Reported by: jhouse Assigned to: jascha
Priority: major Milestone: 0.99.6
Component: IO Version: 0.99.5 Jascha
Keywords: Cc:

Description

After pulling my hair out trying to port code to 0.99.5, I wrote a simple test:

unittest{

char[][] x; Cerr("===").newline; x = split("", ";"); foreach(s; x) Cerr("'")(s)("'\t"); Cerr.newline; x = split(";", ";"); foreach(s; x) Cerr("'")(s)("'\t"); Cerr.newline; x = split(";;", ";"); foreach(s; x) Cerr("'")(s)("'\t"); Cerr.newline; x = split("a", ";"); foreach(s; x) Cerr("'")(s)("'\t"); Cerr.newline; x = split("a;", ";"); foreach(s; x) Cerr("'")(s)("'\t"); Cerr.newline; x = split("a;;",";"); foreach(s; x) Cerr("'")(s)("'\t"); Cerr.newline; Cerr("===").newline; x = Regex(";").split(""); foreach(s; x) Cerr("'")(s)("'\t"); Cerr.newline; x = Regex(";").split(";"); foreach(s; x) Cerr("'")(s)("'\t"); Cerr.newline; x = Regex(";").split(";;"); foreach(s; x) Cerr("'")(s)("'\t"); Cerr.newline; x = Regex(";").split("a"); foreach(s; x) Cerr("'")(s)("'\t"); Cerr.newline; x = Regex(";").split("a;"); foreach(s; x) Cerr("'")(s)("'\t"); Cerr.newline; x = Regex(";").split("a;;"); foreach(s; x) Cerr("'")(s)("'\t"); Cerr.newline; Cerr("===").newline;

}

Output: ===

'a' 'a' 'a' === 'a' 'a' ===

In the first set, items 4 and 5 are indistinguishable. Using Regex.split is even tougher.

Change History

03/13/08 22:09:24 changed by kris

Hiya;

1) porting from where/what? If phobos, I understand it has special-case behavior depending on whether you're splitting lines versus other delimiters?

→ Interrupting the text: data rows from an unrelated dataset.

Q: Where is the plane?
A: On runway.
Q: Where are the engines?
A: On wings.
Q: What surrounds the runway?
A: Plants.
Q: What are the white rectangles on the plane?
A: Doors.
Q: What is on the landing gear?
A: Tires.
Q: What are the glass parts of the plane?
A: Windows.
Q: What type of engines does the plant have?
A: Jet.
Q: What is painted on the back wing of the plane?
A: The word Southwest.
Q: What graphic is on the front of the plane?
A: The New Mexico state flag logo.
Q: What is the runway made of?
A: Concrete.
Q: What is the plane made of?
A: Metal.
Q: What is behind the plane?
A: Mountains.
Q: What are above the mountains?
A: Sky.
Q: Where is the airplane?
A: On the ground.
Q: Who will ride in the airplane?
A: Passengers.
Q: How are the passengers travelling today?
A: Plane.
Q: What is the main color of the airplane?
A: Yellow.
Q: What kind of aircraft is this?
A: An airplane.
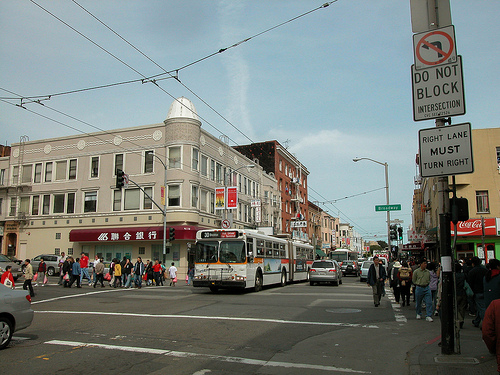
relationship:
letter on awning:
[96, 229, 110, 243] [68, 226, 213, 244]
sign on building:
[447, 215, 500, 242] [427, 120, 500, 320]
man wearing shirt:
[406, 256, 438, 324] [411, 265, 440, 289]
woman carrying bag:
[31, 255, 50, 290] [31, 269, 40, 287]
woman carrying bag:
[31, 255, 50, 290] [41, 272, 51, 288]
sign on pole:
[373, 202, 404, 214] [381, 159, 394, 291]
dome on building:
[159, 88, 205, 129] [1, 95, 285, 286]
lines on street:
[8, 279, 406, 374] [1, 229, 499, 374]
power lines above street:
[1, 1, 391, 236] [1, 229, 499, 374]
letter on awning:
[110, 230, 121, 243] [68, 226, 213, 244]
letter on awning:
[122, 229, 134, 242] [68, 226, 213, 244]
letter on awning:
[135, 229, 146, 242] [68, 226, 213, 244]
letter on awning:
[147, 227, 160, 242] [68, 226, 213, 244]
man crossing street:
[406, 256, 438, 324] [1, 229, 499, 374]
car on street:
[337, 257, 364, 279] [1, 229, 499, 374]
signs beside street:
[406, 0, 478, 360] [1, 229, 499, 374]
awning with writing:
[68, 226, 213, 244] [96, 229, 158, 241]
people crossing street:
[1, 249, 181, 300] [1, 229, 499, 374]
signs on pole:
[406, 0, 478, 360] [424, 2, 458, 354]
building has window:
[427, 120, 500, 320] [471, 183, 495, 217]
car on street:
[307, 254, 345, 289] [1, 229, 499, 374]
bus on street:
[192, 225, 320, 293] [1, 229, 499, 374]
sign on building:
[213, 183, 228, 212] [1, 95, 285, 286]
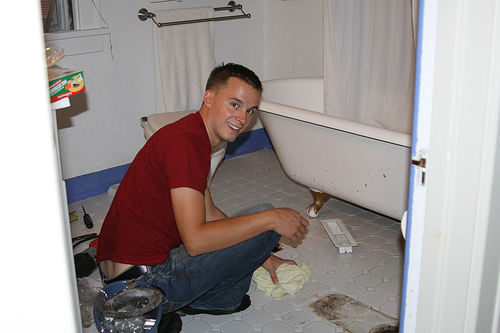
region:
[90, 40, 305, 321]
young man in red shirt and blue jeans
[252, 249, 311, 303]
hand holding and yellow towel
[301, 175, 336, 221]
brass metal foot of a bath tub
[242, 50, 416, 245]
white standing bath tub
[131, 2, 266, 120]
towel rod with white towel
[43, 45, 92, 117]
green and red box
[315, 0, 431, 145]
white shower curtain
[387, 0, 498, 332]
white door with blue edge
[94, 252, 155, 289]
black leather belt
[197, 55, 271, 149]
face of a man with short brown hair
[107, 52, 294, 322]
man fixing bathroom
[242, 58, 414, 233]
white claw foot bathtub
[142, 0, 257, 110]
white towel hung on wall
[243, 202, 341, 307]
man wiping down bathroom floor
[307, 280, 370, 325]
dirt on white tile bathroom floor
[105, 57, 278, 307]
man looking at the camera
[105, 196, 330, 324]
man wearing blue jeans with a black belt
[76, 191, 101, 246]
screwdriver on bathroom floor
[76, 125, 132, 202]
white walls with baseboard painted purple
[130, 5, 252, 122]
a white towel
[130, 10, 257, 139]
a white towel hanging on the wall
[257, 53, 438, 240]
a white bath tub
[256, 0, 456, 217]
a white shower curtain on the bath tub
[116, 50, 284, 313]
a male wearing jeans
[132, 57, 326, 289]
a male wearing a red shirt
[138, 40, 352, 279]
a male with brown hair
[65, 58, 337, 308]
a male wearing a black belt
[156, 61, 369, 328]
a male holding a towel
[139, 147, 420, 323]
white tile floor in the bathroom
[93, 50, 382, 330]
man working in bathroom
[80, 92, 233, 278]
man wearing red shirt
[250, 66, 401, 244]
white claw footed bathtub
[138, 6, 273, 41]
towel rack on wall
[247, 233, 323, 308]
man holding cleaning rag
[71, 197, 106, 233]
screw driver laying on floor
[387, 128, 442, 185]
door jam to bathroom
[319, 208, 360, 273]
air vent removed from floor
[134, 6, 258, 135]
white towel on towel rack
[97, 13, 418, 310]
man squatting in a bathroom.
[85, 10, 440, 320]
man working in a bathroom.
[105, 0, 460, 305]
person squatting in a bathroom.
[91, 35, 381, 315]
person working in a bathroom.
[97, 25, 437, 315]
young man working on a bathroom floor.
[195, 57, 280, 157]
person with dark colored hair.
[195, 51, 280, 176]
male with dark colored hair.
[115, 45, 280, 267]
young man wearing a red shirt.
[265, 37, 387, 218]
part of a white bath tub.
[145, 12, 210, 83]
a white bath towel.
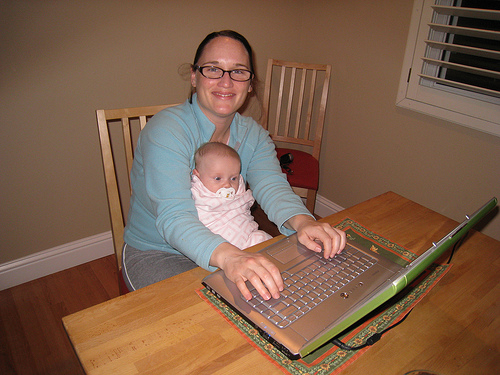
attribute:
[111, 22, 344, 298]
woman — working, typing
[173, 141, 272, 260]
baby — bundled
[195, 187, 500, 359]
laptop — sitting, green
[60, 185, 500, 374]
table — wooden, light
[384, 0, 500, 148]
window — louvered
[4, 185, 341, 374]
flooring — hardwood, cherry colored, wooden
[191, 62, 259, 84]
glasses — oval, brown, round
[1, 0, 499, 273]
wall — taupe, tan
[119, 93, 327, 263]
shirt — blue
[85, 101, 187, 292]
chair — wooden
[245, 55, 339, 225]
chair — wooden, empty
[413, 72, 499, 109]
blind — wooden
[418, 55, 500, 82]
blind — wooden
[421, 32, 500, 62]
blind — wooden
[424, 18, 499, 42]
blind — wooden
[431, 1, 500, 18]
blind — wooden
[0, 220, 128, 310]
baseboard — wooden, white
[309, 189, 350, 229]
baseboard — wooden, white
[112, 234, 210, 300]
pants — gray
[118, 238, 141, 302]
line — blue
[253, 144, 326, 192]
seat — red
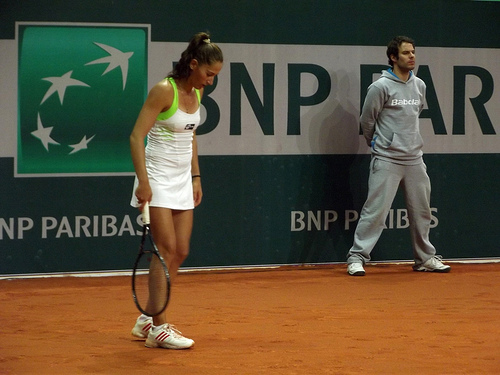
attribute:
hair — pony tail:
[168, 33, 223, 70]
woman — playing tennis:
[71, 27, 259, 358]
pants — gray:
[343, 155, 433, 270]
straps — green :
[157, 74, 207, 129]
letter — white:
[1, 208, 122, 247]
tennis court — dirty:
[1, 0, 498, 373]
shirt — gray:
[362, 77, 431, 150]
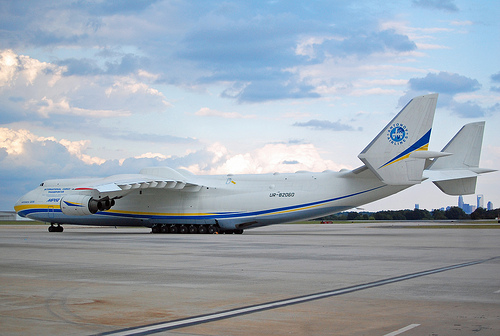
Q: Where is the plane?
A: On the runway.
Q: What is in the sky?
A: Clouds.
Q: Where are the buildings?
A: In the distance.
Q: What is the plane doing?
A: Sitting on the runway.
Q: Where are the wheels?
A: Under the plane.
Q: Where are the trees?
A: In front of the buildings.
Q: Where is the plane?
A: On the runway.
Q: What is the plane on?
A: The tarmac.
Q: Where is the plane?
A: Airport.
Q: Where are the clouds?
A: In the sky.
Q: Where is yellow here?
A: On the plane?.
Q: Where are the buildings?
A: By the trees.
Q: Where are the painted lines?
A: On the ground.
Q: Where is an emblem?
A: On the tail.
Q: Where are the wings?
A: Side of plane.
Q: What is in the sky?
A: Clouds.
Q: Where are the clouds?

2) if I understand the issue correctly, it's about what happens where there's no terminating delimiter? If so, there's a conflict with how lines of text are generally treated. That is, does a trailing \n signify another (empty) line, or the end of the prior line? It's not yet clear what the behavior should really be, but we at least want to be consistent.

03/13/08 22:14:56 changed by kris

Hrm ... just ran your test and see what you mean

03/13/08 22:36:14 changed by jhouse

Porting from Tango 0.99.4 to 0.99.5 broke my code. I was using a free floating split function (from Regex?), but the changes forced me to update the code. tango.text.Util:split from 0.99.5 behaves differently. At first, I thought it was stripping the trailing empty string from the output, but that turns out to not always happen. You could say that I'm writing a basic parser or deserializer... I test my code be deserializing and then reserializing. I hope this explains my problem. Copying/pasting the sample code and adding includes should give good-looking output to help explain the issue. Try mapping the split output with the original data and you'll see it's not a one to one mapping.

03/13/08 22:44:19 changed by kris

SVN has an (experimental) update in tango.text.Util ... Regex not modified though

use -version=995 for backward compatiblity

03/13/08 22:45:11 changed by kris

  • owner changed from kris to jascha.

Reassigning to Jascha to see what can be done for Regex.split

03/14/08 12:31:37 changed by jhouse

Thanks Kris. Is it possible to post the output in a readable format? I rolled back to 0.99.4, but if the output looks good, I'll be daring and go to svn version 995.

03/14/08 23:54:37 changed by kris

===
''
''      ''
''      ''      ''
'a'
'a'     ''
'a'     ''      ''
===
''
''
''
''
'a'     ''
'a'     ''
===

03/15/08 06:16:54 changed by jascha

  • status changed from new to closed.
  • resolution set to fixed.

(In [3355]) - split wasn't passing through the input if no match was found (closes #980)

03/15/08 15:42:46 changed by kris

yay \o/

03/15/08 15:43:22 changed by kris

===
''
''      ''
''      ''      ''
'a'
'a'     ''
'a'     ''      ''
===
''
''      ''
''      ''      ''
'a'
'a'     ''
'a'     ''      ''
===